According to the Sentencing Project, “The source of such disparities is deeper and more systemic than explicit racial discrimination.”
America’s criminal-justice system is considerably racist. In many cases, it relies on implicit biases and prejudices that presume black people are inherently violent and more dangerous than whites.
Oftentimes, police will disproportionately visit poor, predominantly black and brown precincts. In some places, minorities are subject to stop-and-frisk — where they are disrespected, physically violated, and searched by law officials finding them to be suspicious.
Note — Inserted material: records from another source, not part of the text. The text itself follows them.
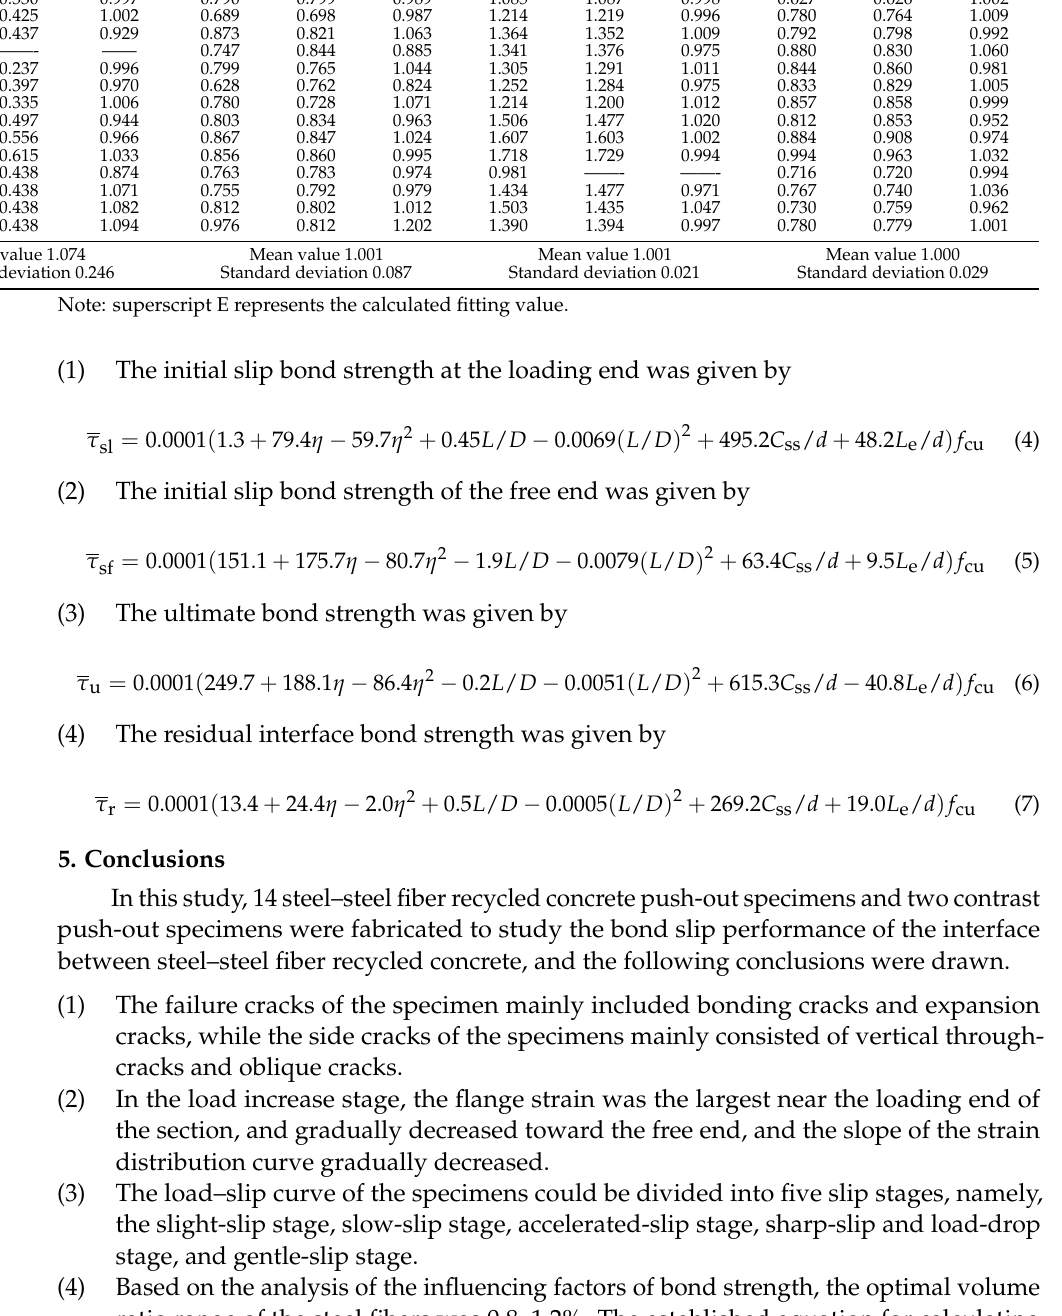
Table 7. The experimental results of the characteristic bond strength compared with the calculated results. Specimen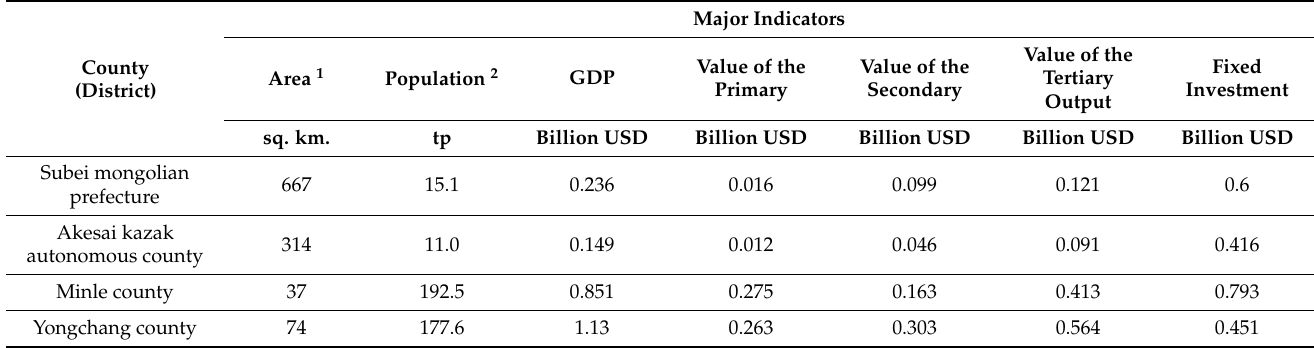
Table 1. Statistics of major indicators of Qilian Mountain National Park (Gansu Area) in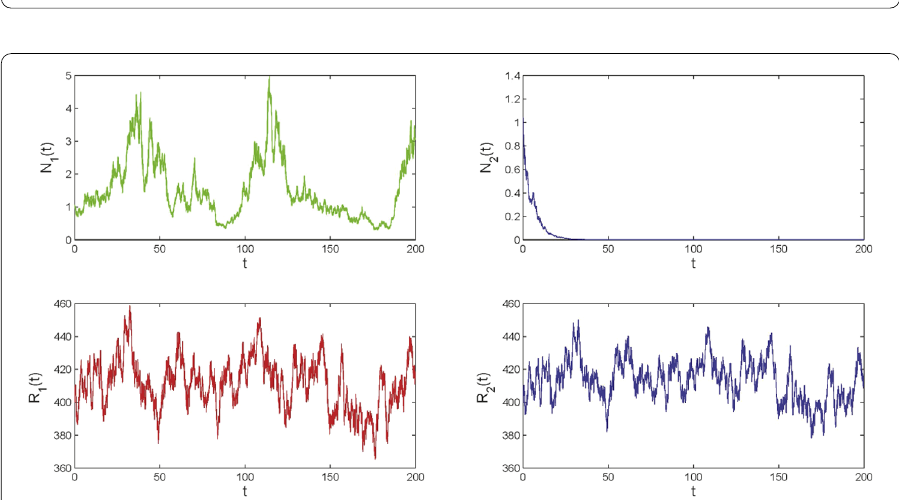
Figure 2 Time evolution of the system in Example 1 with initial condition (1,400) when m 1 = 0.325, m 2 =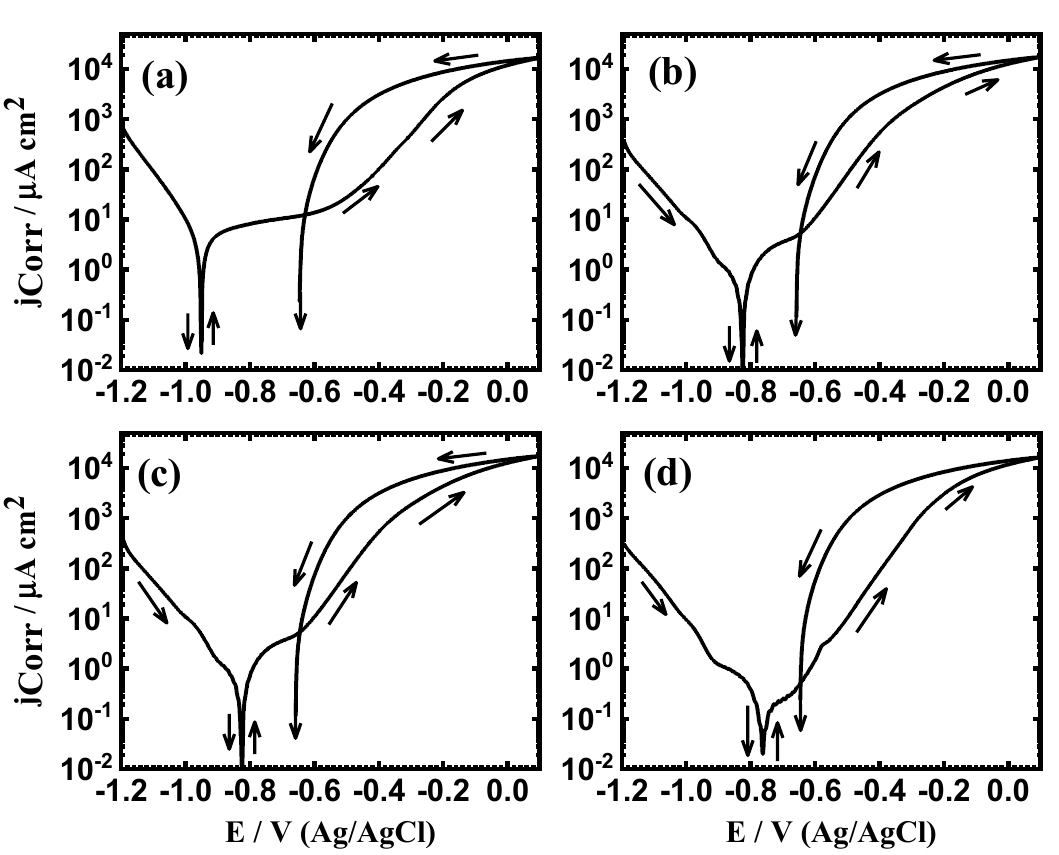
Figure 2. Potentiodynamic cyclic polarization (PCP) curves for iron rod after 1 h immersion in ( a ) 3.5% NaCl without and with ( b ) 5 × 10 − 5 M MAO, ( c ) 1 × 10 − 4 M MAO, and ( d ) 5 × 10 − 5 M MAO present, respectively.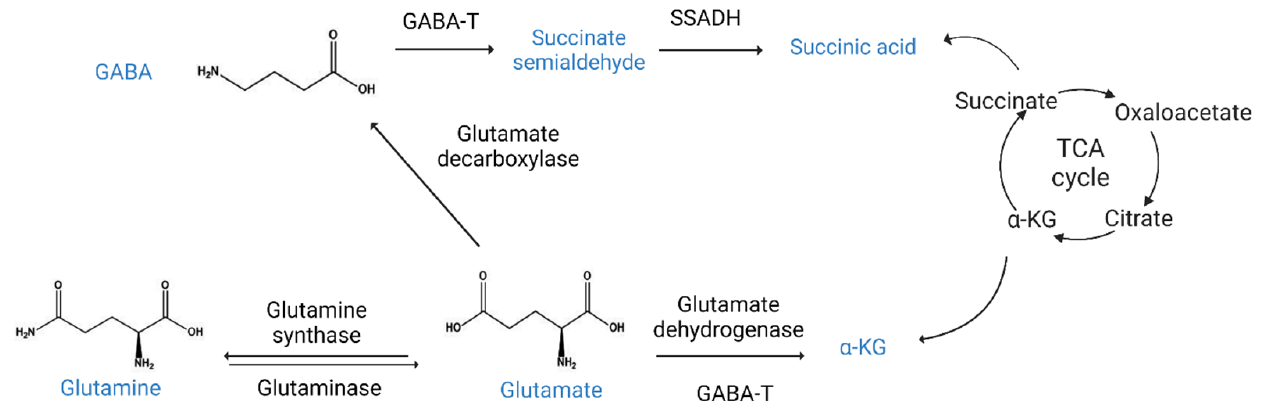
Figure 4. GABA biosynthesis and catabolism. The major biosynthesis pathway of gamma- aminobutyric acid (GABA) from glutamine and alpha-ketoglutarate (a-KG). Glutaminase catalyzes the reaction of transforming glutamine to glutamate. The reverse reaction is controlled by glutamine synthase. Glutamate dehydrogenase (GDH) transforms glutamate to a-KG. Glutamate decarboxylase (GAD) catalyzes the reaction of transforming glutamate to GABA. GABA transaminase converts GABA to succinate semialdehyde. Succinic semialdehyde dehydrogenase (SSADH) catalyzes the reaction of transforming succinate semialdehyde (SSA) to succinic acid.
These suspicions are partially due to the negative depictions of African Americans in the media and some dubious statistics claiming they are more likely to commit crimes. Americans accept this information, and some law officials use the data as an excuse to partake in racial profiling — what the American Civil Liberties Union defines as “the discriminatory practice by law-enforcement officials of targeting individuals for suspicion of crime based on the individual’s race, ethnicity, religion, or national origin.”
A person may consider the police simply “doing their job.” Unfortunately, there are plenty of African Americans who are not criminals but are still treated as threats to the social order.
Henry Louis Gates Jr., a prominent black Harvard professor and scholar, was racially profiled and mistaken for a burglar when trying to get in his Cambridge home, for example.
President Obama has done all of the “right” things, yet has been racially profiled as a black man on numerous occasions.
I may be a UI student, but that doesn’t stop me from receiving looks in a department store out of suspicion I may confirm a racist presumption.
Black people may do all the “right” things: stay in school, have a successful career, not break the law, and refuse to wear a hoodie. But this will not eliminate the fact that we are often guilty until proven innocent.
America implicitly operates on this belief and refuses to give the benefit of the doubt to African Americans, meaning that we do not collectively benefit from our skin as do our white counterparts.
This “system,” one that preaches, “innocent until proven guilty,” is merely a mockery to the blacks who work hard within the system, yet may fall short because of institutional racism.
Because white Americans are systematically in power — over-represented in most, if not all, influential spheres of society — they often receive benefits when it comes to the law.
Black families can do their part in educating the next generation to do better. The bigger challenge is combatting institutional racism that has been set in place since this country was founded.
The racial disparities in the criminal-justice system have a lot to do with America’s legal systems willingness to exploit and target African Americans. Only when Americans in power are willing to change their attitudes and behavior will this end.